* Records for this exercise
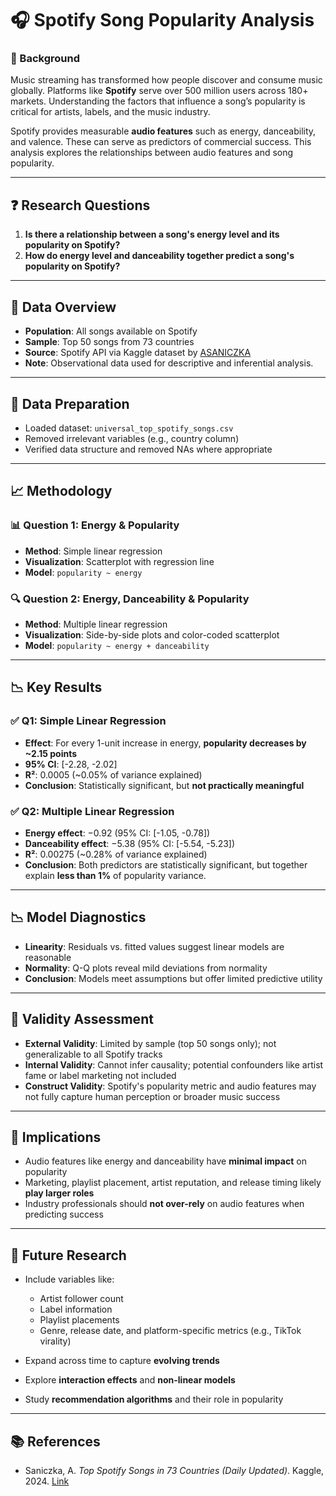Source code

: # 🎧 **Spotify Song Popularity Analysis**

### 📌 Background

Music streaming has transformed how people discover and consume music globally. Platforms like **Spotify** serve over 500 million users across 180+ markets. Understanding the factors that influence a song’s popularity is critical for artists, labels, and the music industry.

Spotify provides measurable **audio features** such as energy, danceability, and valence. These can serve as predictors of commercial success. This analysis explores the relationships between audio features and song popularity.

---

## ❓ Research Questions

1. **Is there a relationship between a song's energy level and its popularity on Spotify?**
2. **How do energy level and danceability together predict a song's popularity on Spotify?**

---

## 🧪 Data Overview

* **Population**: All songs available on Spotify
* **Sample**: Top 50 songs from 73 countries
* **Source**: Spotify API via Kaggle dataset by [ASANICZKA](https://www.kaggle.com/datasets/asaniczka/top-spotify-songs-in-73-countries-daily-updated)
* **Note**: Observational data used for descriptive and inferential analysis.

---

## 🔧 Data Preparation

* Loaded dataset: `universal_top_spotify_songs.csv`
* Removed irrelevant variables (e.g., country column)
* Verified data structure and removed NAs where appropriate

---

## 📈 Methodology

### 📊 Question 1: Energy & Popularity

* **Method**: Simple linear regression
* **Visualization**: Scatterplot with regression line
* **Model**: `popularity ~ energy`

### 🔍 Question 2: Energy, Danceability & Popularity

* **Method**: Multiple linear regression
* **Visualization**: Side-by-side plots and color-coded scatterplot
* **Model**: `popularity ~ energy + danceability`

---

## 📉 Key Results

### ✅ **Q1: Simple Linear Regression**

* **Effect**: For every 1-unit increase in energy, **popularity decreases by \~2.15 points**
* **95% CI**: \[-2.28, -2.02]
* **R²**: 0.0005 (\~0.05% of variance explained)
* **Conclusion**: Statistically significant, but **not practically meaningful**

### ✅ **Q2: Multiple Linear Regression**

* **Energy effect**: −0.92 (95% CI: \[-1.05, -0.78])
* **Danceability effect**: −5.38 (95% CI: \[-5.54, -5.23])
* **R²**: 0.00275 (\~0.28% of variance explained)
* **Conclusion**: Both predictors are statistically significant, but together explain **less than 1%** of popularity variance.

---

## 📉 Model Diagnostics

* **Linearity**: Residuals vs. fitted values suggest linear models are reasonable
* **Normality**: Q-Q plots reveal mild deviations from normality
* **Conclusion**: Models meet assumptions but offer limited predictive utility

---

## 🧠 Validity Assessment

* **External Validity**: Limited by sample (top 50 songs only); not generalizable to all Spotify tracks
* **Internal Validity**: Cannot infer causality; potential confounders like artist fame or label marketing not included
* **Construct Validity**: Spotify's popularity metric and audio features may not fully capture human perception or broader music success

---

## 🚀 Implications

* Audio features like energy and danceability have **minimal impact** on popularity
* Marketing, playlist placement, artist reputation, and release timing likely **play larger roles**
* Industry professionals should **not over-rely** on audio features when predicting success

---

## 🔭 Future Research

* Include variables like:

  * Artist follower count
  * Label information
  * Playlist placements
  * Genre, release date, and platform-specific metrics (e.g., TikTok virality)
* Expand across time to capture **evolving trends**
* Explore **interaction effects** and **non-linear models**
* Study **recommendation algorithms** and their role in popularity

---

## 📚 References

* Saniczka, A. *Top Spotify Songs in 73 Countries (Daily Updated)*. Kaggle, 2024. [Link](https://www.kaggle.com/datasets/asaniczka/top-spotify-songs-in-73-countries-daily-updated)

* What you will do
Instructions for the listing above: set down every entry exactly and drop any image.

* Answer to this problem
Source code

: # 🎧 **Spotify Song Popularity Analysis**

### 📌 Background

Music streaming has transformed how people discover and consume music globally. Platforms like **Spotify** serve over 500 million users across 180+ markets. Understanding the factors that influence a song’s popularity is critical for artists, labels, and the music industry.

Spotify provides measurable **audio features** such as energy, danceability, and valence. These can serve as predictors of commercial success. This analysis explores the relationships between audio features and song popularity.

---

## ❓ Research Questions

1. **Is there a relationship between a song's energy level and its popularity on Spotify?**
2. **How do energy level and danceability together predict a song's popularity on Spotify?**

---

## 🧪 Data Overview

* **Population**: All songs available on Spotify
* **Sample**: Top 50 songs from 73 countries
* **Source**: Spotify API via Kaggle dataset by [ASANICZKA](https://www.kaggle.com/datasets/asaniczka/top-spotify-songs-in-73-countries-daily-updated)
* **Note**: Observational data used for descriptive and inferential analysis.

---

## 🔧 Data Preparation

* Loaded dataset: `universal_top_spotify_songs.csv`
* Removed irrelevant variables (e.g., country column)
* Verified data structure and removed NAs where appropriate

---

## 📈 Methodology

### 📊 Question 1: Energy & Popularity

* **Method**: Simple linear regression
* **Visualization**: Scatterplot with regression line
* **Model**: `popularity ~ energy`

### 🔍 Question 2: Energy, Danceability & Popularity

* **Method**: Multiple linear regression
* **Visualization**: Side-by-side plots and color-coded scatterplot
* **Model**: `popularity ~ energy + danceability`

---

## 📉 Key Results

### ✅ **Q1: Simple Linear Regression**

* **Effect**: For every 1-unit increase in energy, **popularity decreases by \~2.15 points**
* **95% CI**: \[-2.28, -2.02]
* **R²**: 0.0005 (\~0.05% of variance explained)
* **Conclusion**: Statistically significant, but **not practically meaningful**

### ✅ **Q2: Multiple Linear Regression**

* **Energy effect**: −0.92 (95% CI: \[-1.05, -0.78])
* **Danceability effect**: −5.38 (95% CI: \[-5.54, -5.23])
* **R²**: 0.00275 (\~0.28% of variance explained)
* **Conclusion**: Both predictors are statistically significant, but together explain **less than 1%** of popularity variance.

---

## 📉 Model Diagnostics

* **Linearity**: Residuals vs. fitted values suggest linear models are reasonable
* **Normality**: Q-Q plots reveal mild deviations from normality
* **Conclusion**: Models meet assumptions but offer limited predictive utility

---

## 🧠 Validity Assessment

* **External Validity**: Limited by sample (top 50 songs only); not generalizable to all Spotify tracks
* **Internal Validity**: Cannot infer causality; potential confounders like artist fame or label marketing not included
* **Construct Validity**: Spotify's popularity metric and audio features may not fully capture human perception or broader music success

---

## 🚀 Implications

* Audio features like energy and danceability have **minimal impact** on popularity
* Marketing, playlist placement, artist reputation, and release timing likely **play larger roles**
* Industry professionals should **not over-rely** on audio features when predicting success

---

## 🔭 Future Research

* Include variables like:

  * Artist follower count
  * Label information
  * Playlist placements
  * Genre, release date, and platform-specific metrics (e.g., TikTok virality)
* Expand across time to capture **evolving trends**
* Explore **interaction effects** and **non-linear models**
* Study **recommendation algorithms** and their role in popularity

---

## 📚 References

* Saniczka, A. *Top Spotify Songs in 73 Countries (Daily Updated)*. Kaggle, 2024. [Link](https://www.kaggle.com/datasets/asaniczka/top-spotify-songs-in-73-countries-daily-updated)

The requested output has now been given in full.